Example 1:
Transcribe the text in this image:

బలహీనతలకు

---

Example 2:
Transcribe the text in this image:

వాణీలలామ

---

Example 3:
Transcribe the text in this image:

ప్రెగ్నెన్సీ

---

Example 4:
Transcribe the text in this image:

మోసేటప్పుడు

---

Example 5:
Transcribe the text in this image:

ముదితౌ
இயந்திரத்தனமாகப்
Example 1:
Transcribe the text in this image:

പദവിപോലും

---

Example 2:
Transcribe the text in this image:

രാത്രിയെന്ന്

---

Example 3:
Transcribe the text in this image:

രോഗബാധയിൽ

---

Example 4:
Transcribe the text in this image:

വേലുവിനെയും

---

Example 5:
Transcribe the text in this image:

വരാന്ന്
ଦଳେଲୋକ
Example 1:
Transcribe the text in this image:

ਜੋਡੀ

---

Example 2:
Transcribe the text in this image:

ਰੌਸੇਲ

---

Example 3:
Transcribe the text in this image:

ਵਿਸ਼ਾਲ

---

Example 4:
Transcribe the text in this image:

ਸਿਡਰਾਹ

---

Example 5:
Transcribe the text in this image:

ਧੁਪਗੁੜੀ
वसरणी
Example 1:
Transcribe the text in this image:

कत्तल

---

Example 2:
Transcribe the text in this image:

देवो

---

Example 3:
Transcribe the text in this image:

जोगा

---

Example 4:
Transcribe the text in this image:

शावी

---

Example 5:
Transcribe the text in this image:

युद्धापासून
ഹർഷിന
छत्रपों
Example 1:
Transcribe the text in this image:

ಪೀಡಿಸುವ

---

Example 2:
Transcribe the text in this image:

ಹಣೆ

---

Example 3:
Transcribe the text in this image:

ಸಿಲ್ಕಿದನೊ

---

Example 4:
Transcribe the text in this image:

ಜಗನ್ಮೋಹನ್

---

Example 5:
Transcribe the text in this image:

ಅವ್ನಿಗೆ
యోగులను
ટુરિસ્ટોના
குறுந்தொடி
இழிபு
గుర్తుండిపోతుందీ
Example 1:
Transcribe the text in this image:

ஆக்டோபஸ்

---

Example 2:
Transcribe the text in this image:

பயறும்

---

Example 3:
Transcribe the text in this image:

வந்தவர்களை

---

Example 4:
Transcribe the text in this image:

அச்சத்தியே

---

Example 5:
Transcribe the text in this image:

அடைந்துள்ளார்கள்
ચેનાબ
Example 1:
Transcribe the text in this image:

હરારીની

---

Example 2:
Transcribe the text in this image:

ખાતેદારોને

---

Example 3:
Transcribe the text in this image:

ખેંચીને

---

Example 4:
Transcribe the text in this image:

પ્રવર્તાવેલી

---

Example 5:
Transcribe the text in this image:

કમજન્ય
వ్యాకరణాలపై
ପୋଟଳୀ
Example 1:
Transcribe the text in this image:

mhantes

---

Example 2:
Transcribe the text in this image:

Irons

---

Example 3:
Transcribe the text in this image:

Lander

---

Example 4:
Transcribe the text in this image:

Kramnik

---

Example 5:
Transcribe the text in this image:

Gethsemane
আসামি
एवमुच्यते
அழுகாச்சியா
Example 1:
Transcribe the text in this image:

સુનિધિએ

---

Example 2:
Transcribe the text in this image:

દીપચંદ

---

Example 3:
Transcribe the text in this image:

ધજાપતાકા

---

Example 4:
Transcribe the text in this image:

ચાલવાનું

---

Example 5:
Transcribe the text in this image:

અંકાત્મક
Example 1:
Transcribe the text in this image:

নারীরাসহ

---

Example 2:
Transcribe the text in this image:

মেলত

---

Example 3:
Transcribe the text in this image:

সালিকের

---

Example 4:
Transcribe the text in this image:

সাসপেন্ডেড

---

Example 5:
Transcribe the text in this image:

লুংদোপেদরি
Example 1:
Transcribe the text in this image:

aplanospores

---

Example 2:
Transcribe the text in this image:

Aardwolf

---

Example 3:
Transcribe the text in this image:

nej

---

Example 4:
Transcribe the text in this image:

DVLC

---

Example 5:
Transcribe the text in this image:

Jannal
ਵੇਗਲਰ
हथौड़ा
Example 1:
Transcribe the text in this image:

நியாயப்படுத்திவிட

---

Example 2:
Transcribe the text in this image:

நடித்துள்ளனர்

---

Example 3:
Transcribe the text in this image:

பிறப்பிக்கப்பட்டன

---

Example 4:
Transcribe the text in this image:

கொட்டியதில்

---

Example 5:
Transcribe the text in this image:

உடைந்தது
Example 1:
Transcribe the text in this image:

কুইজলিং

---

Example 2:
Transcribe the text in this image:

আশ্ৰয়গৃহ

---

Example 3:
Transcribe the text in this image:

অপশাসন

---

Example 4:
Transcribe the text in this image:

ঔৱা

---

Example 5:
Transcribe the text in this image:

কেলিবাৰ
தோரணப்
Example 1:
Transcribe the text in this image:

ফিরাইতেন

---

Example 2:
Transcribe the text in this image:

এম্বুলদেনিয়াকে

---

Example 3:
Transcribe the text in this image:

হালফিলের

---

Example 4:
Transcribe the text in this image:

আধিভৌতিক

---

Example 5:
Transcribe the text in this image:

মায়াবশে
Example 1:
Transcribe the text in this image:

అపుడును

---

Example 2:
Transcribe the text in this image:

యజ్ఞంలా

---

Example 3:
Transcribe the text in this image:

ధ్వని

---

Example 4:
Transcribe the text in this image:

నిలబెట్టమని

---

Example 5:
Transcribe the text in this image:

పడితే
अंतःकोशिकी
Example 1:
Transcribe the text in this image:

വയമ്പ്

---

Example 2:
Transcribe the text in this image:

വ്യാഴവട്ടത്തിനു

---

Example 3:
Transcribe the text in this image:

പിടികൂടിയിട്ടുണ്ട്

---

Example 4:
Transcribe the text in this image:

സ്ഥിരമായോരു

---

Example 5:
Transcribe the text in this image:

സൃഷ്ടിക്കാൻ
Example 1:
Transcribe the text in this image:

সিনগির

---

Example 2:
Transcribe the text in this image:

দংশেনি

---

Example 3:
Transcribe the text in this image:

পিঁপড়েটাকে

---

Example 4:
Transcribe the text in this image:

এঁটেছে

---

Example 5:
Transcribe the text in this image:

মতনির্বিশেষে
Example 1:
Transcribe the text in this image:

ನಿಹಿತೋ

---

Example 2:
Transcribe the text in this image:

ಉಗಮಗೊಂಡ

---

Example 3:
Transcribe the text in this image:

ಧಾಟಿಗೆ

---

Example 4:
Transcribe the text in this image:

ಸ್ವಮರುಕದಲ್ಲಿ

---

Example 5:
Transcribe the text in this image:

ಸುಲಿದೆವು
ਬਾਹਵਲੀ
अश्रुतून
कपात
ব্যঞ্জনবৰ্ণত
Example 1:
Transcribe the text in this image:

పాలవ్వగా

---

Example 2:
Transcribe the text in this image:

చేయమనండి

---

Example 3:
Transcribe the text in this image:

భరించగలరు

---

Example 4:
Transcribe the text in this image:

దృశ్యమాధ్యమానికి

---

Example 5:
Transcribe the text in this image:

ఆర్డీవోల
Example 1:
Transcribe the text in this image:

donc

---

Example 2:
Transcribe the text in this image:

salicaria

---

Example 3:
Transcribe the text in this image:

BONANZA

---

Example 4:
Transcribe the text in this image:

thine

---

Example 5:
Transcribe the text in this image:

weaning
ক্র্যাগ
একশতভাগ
******************************
## Exercise description:
Here you need to write out the listing above exactly, from its first line to its last.

## Exercise response:
Example 1:
Transcribe the text in this image:

బలహీనతలకు

---

Example 2:
Transcribe the text in this image:

వాణీలలామ

---

Example 3:
Transcribe the text in this image:

ప్రెగ్నెన్సీ

---

Example 4:
Transcribe the text in this image:

మోసేటప్పుడు

---

Example 5:
Transcribe the text in this image:

ముదితౌ
இயந்திரத்தனமாகப்
Example 1:
Transcribe the text in this image:

പദവിപോലും

---

Example 2:
Transcribe the text in this image:

രാത്രിയെന്ന്

---

Example 3:
Transcribe the text in this image:

രോഗബാധയിൽ

---

Example 4:
Transcribe the text in this image:

വേലുവിനെയും

---

Example 5:
Transcribe the text in this image:

വരാന്ന്
ଦଳେଲୋକ
Example 1:
Transcribe the text in this image:

ਜੋਡੀ

---

Example 2:
Transcribe the text in this image:

ਰੌਸੇਲ

---

Example 3:
Transcribe the text in this image:

ਵਿਸ਼ਾਲ

---

Example 4:
Transcribe the text in this image:

ਸਿਡਰਾਹ

---

Example 5:
Transcribe the text in this image:

ਧੁਪਗੁੜੀ
वसरणी
Example 1:
Transcribe the text in this image:

कत्तल

---

Example 2:
Transcribe the text in this image:

देवो

---

Example 3:
Transcribe the text in this image:

जोगा

---

Example 4:
Transcribe the text in this image:

शावी

---

Example 5:
Transcribe the text in this image:

युद्धापासून
ഹർഷിന
छत्रपों
Example 1:
Transcribe the text in this image:

ಪೀಡಿಸುವ

---

Example 2:
Transcribe the text in this image:

ಹಣೆ

---

Example 3:
Transcribe the text in this image:

ಸಿಲ್ಕಿದನೊ

---

Example 4:
Transcribe the text in this image:

ಜಗನ್ಮೋಹನ್

---

Example 5:
Transcribe the text in this image:

ಅವ್ನಿಗೆ
యోగులను
ટુરિસ્ટોના
குறுந்தொடி
இழிபு
గుర్తుండిపోతుందీ
Example 1:
Transcribe the text in this image:

ஆக்டோபஸ்

---

Example 2:
Transcribe the text in this image:

பயறும்

---

Example 3:
Transcribe the text in this image:

வந்தவர்களை

---

Example 4:
Transcribe the text in this image:

அச்சத்தியே

---

Example 5:
Transcribe the text in this image:

அடைந்துள்ளார்கள்
ચેનાબ
Example 1:
Transcribe the text in this image:

હરારીની

---

Example 2:
Transcribe the text in this image:

ખાતેદારોને

---

Example 3:
Transcribe the text in this image:

ખેંચીને

---

Example 4:
Transcribe the text in this image:

પ્રવર્તાવેલી

---

Example 5:
Transcribe the text in this image:

કમજન્ય
వ్యాకరణాలపై
ପୋଟଳୀ
Example 1:
Transcribe the text in this image:

mhantes

---

Example 2:
Transcribe the text in this image:

Irons

---

Example 3:
Transcribe the text in this image:

Lander

---

Example 4:
Transcribe the text in this image:

Kramnik

---

Example 5:
Transcribe the text in this image:

Gethsemane
আসামি
एवमुच्यते
அழுகாச்சியா
Example 1:
Transcribe the text in this image:

સુનિધિએ

---

Example 2:
Transcribe the text in this image:

દીપચંદ

---

Example 3:
Transcribe the text in this image:

ધજાપતાકા

---

Example 4:
Transcribe the text in this image:

ચાલવાનું

---

Example 5:
Transcribe the text in this image:

અંકાત્મક
Example 1:
Transcribe the text in this image:

নারীরাসহ

---

Example 2:
Transcribe the text in this image:

মেলত

---

Example 3:
Transcribe the text in this image:

সালিকের

---

Example 4:
Transcribe the text in this image:

সাসপেন্ডেড

---

Example 5:
Transcribe the text in this image:

লুংদোপেদরি
Example 1:
Transcribe the text in this image:

aplanospores

---

Example 2:
Transcribe the text in this image:

Aardwolf

---

Example 3:
Transcribe the text in this image:

nej

---

Example 4:
Transcribe the text in this image:

DVLC

---

Example 5:
Transcribe the text in this image:

Jannal
ਵੇਗਲਰ
हथौड़ा
Example 1:
Transcribe the text in this image:

நியாயப்படுத்திவிட

---

Example 2:
Transcribe the text in this image:

நடித்துள்ளனர்

---

Example 3:
Transcribe the text in this image:

பிறப்பிக்கப்பட்டன

---

Example 4:
Transcribe the text in this image:

கொட்டியதில்

---

Example 5:
Transcribe the text in this image:

உடைந்தது
Example 1:
Transcribe the text in this image:

কুইজলিং

---

Example 2:
Transcribe the text in this image:

আশ্ৰয়গৃহ

---

Example 3:
Transcribe the text in this image:

অপশাসন

---

Example 4:
Transcribe the text in this image:

ঔৱা

---

Example 5:
Transcribe the text in this image:

কেলিবাৰ
தோரணப்
Example 1:
Transcribe the text in this image:

ফিরাইতেন

---

Example 2:
Transcribe the text in this image:

এম্বুলদেনিয়াকে

---

Example 3:
Transcribe the text in this image:

হালফিলের

---

Example 4:
Transcribe the text in this image:

আধিভৌতিক

---

Example 5:
Transcribe the text in this image:

মায়াবশে
Example 1:
Transcribe the text in this image:

అపుడును

---

Example 2:
Transcribe the text in this image:

యజ్ఞంలా

---

Example 3:
Transcribe the text in this image:

ధ్వని

---

Example 4:
Transcribe the text in this image:

నిలబెట్టమని

---

Example 5:
Transcribe the text in this image:

పడితే
अंतःकोशिकी
Example 1:
Transcribe the text in this image:

വയമ്പ്

---

Example 2:
Transcribe the text in this image:

വ്യാഴവട്ടത്തിനു

---

Example 3:
Transcribe the text in this image:

പിടികൂടിയിട്ടുണ്ട്

---

Example 4:
Transcribe the text in this image:

സ്ഥിരമായോരു

---

Example 5:
Transcribe the text in this image:

സൃഷ്ടിക്കാൻ
Example 1:
Transcribe the text in this image:

সিনগির

---

Example 2:
Transcribe the text in this image:

দংশেনি

---

Example 3:
Transcribe the text in this image:

পিঁপড়েটাকে

---

Example 4:
Transcribe the text in this image:

এঁটেছে

---

Example 5:
Transcribe the text in this image:

মতনির্বিশেষে
Example 1:
Transcribe the text in this image:

ನಿಹಿತೋ

---

Example 2:
Transcribe the text in this image:

ಉಗಮಗೊಂಡ

---

Example 3:
Transcribe the text in this image:

ಧಾಟಿಗೆ

---

Example 4:
Transcribe the text in this image:

ಸ್ವಮರುಕದಲ್ಲಿ

---

Example 5:
Transcribe the text in this image:

ಸುಲಿದೆವು
ਬਾਹਵਲੀ
अश्रुतून
कपात
ব্যঞ্জনবৰ্ণত
Example 1:
Transcribe the text in this image:

పాలవ్వగా

---

Example 2:
Transcribe the text in this image:

చేయమనండి

---

Example 3:
Transcribe the text in this image:

భరించగలరు

---

Example 4:
Transcribe the text in this image:

దృశ్యమాధ్యమానికి

---

Example 5:
Transcribe the text in this image:

ఆర్డీవోల
Example 1:
Transcribe the text in this image:

donc

---

Example 2:
Transcribe the text in this image:

salicaria

---

Example 3:
Transcribe the text in this image:

BONANZA

---

Example 4:
Transcribe the text in this image:

thine

---

Example 5:
Transcribe the text in this image:

weaning
ক্র্যাগ
একশতভাগ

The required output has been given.